Background: From 2022-23, the Department for Education (DfE) is proposing to increase the funding provided to small, rural schools through the ‘sparsity factor’. It is also changing the way that this is measured, which should increase the number of schools eligible by a further 900.
Small schools have unavoidable fixed costs, but do not necessarily have the same opportunities as other schools to grow and increase revenue – they cannot easily attract more pupils or achieve efficiencies (such as shared staffing). Published data on deficits and school closures indicates that this group of schools are likely to require additional support.
Since the introduction of the NFF in 2018-19, the number of schools eligible for sparsity funding (‘sparse’ schools) has remained broadly the same, around 1,200 schools of which 90% are primary schools. However, data highlights that there are a significant number of schools narrowly below the distance thresholds, which demonstrates that many schools may be missing out on funding despite facing similar challenges to schools that are currently eligible.
The Government’s proposals are:
- To improve how we identify sparse schools in the NFF, by measuring according to road journeys from 2022-23.
- To increase the maximum sparsity factor values by £10,000 across all phases in the 2022-23 NFF. When coupled with the lump sum, a £10,000 increase in the sparsity factor values would mean sparse primary and secondary schools could attract up to £172,800 and £197,800 respectively.

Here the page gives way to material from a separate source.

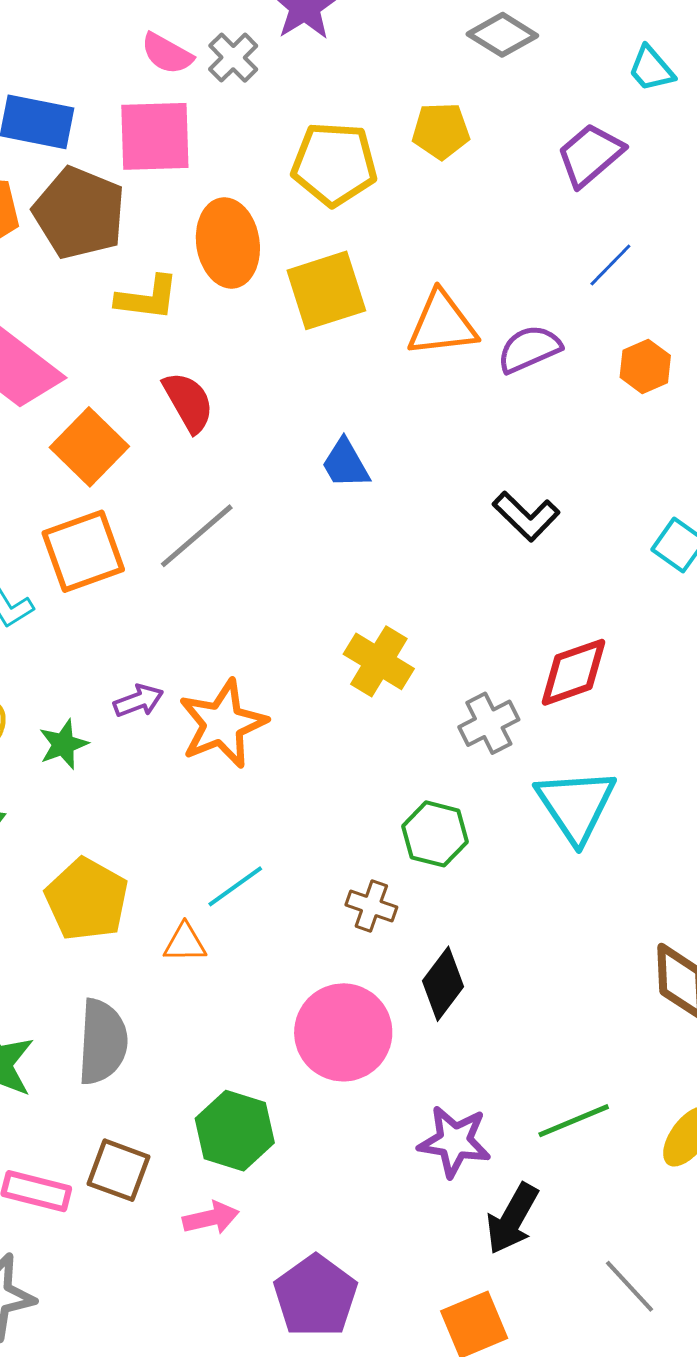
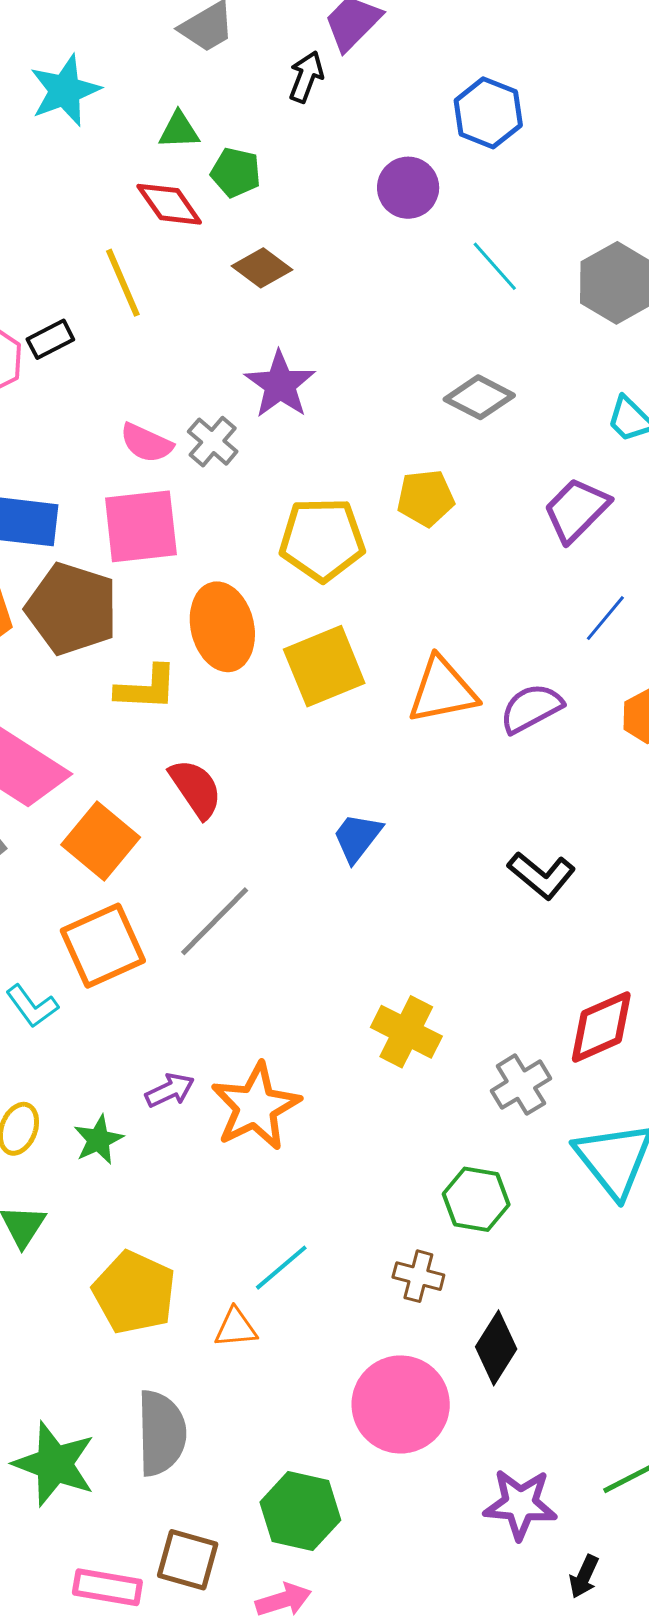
blue trapezoid: (345, 464) -> (357, 837), turned 72
black arrow: (512, 1219) -> (584, 1577), size x0.6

As in previous years, schools that are sparse one year but not the next would be protected from losses through the funding floor (or ‘minimum funding guarantee’).

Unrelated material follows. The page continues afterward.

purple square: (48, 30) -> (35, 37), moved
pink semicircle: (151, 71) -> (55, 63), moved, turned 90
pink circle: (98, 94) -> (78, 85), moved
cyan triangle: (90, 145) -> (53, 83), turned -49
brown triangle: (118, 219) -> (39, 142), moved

Summary: Evidence suggests one group of schools that continues to face particular financial challenges is small, remote schools. These schools play a crucial role in their local communities and therefore the funding system needs to be reformed to better support such schools. Until now, those rural and often primary schools – those typically with the lowest levels of funding – have had to rely on sparsity top-up funding.
Several studies have noted significant improvements in measuring distance by using road-network distances, therefore, Voice Community concurs that it is appropriate to move to calculating sparsity distances by road, as this more accurately reflects the distances pupils actually travel to and from school, rather than calculating ‘as the crow flies’. This change will also mean that a greater number of schools will fall under the support of sparsity funding.
It is right for the DfE to widen the parameters of the ‘sparsity factor’ and include schools that would otherwise suffer because they fall just outside the conditions, or indeed those schools which yo-yo back and forth due to their cohorts.
However, Voice Community does not wish to see something given and then reduced or taken away again, and so it will be crucial to the success of this project to insure those schools are included, and to protect them from future funding insufficiencies.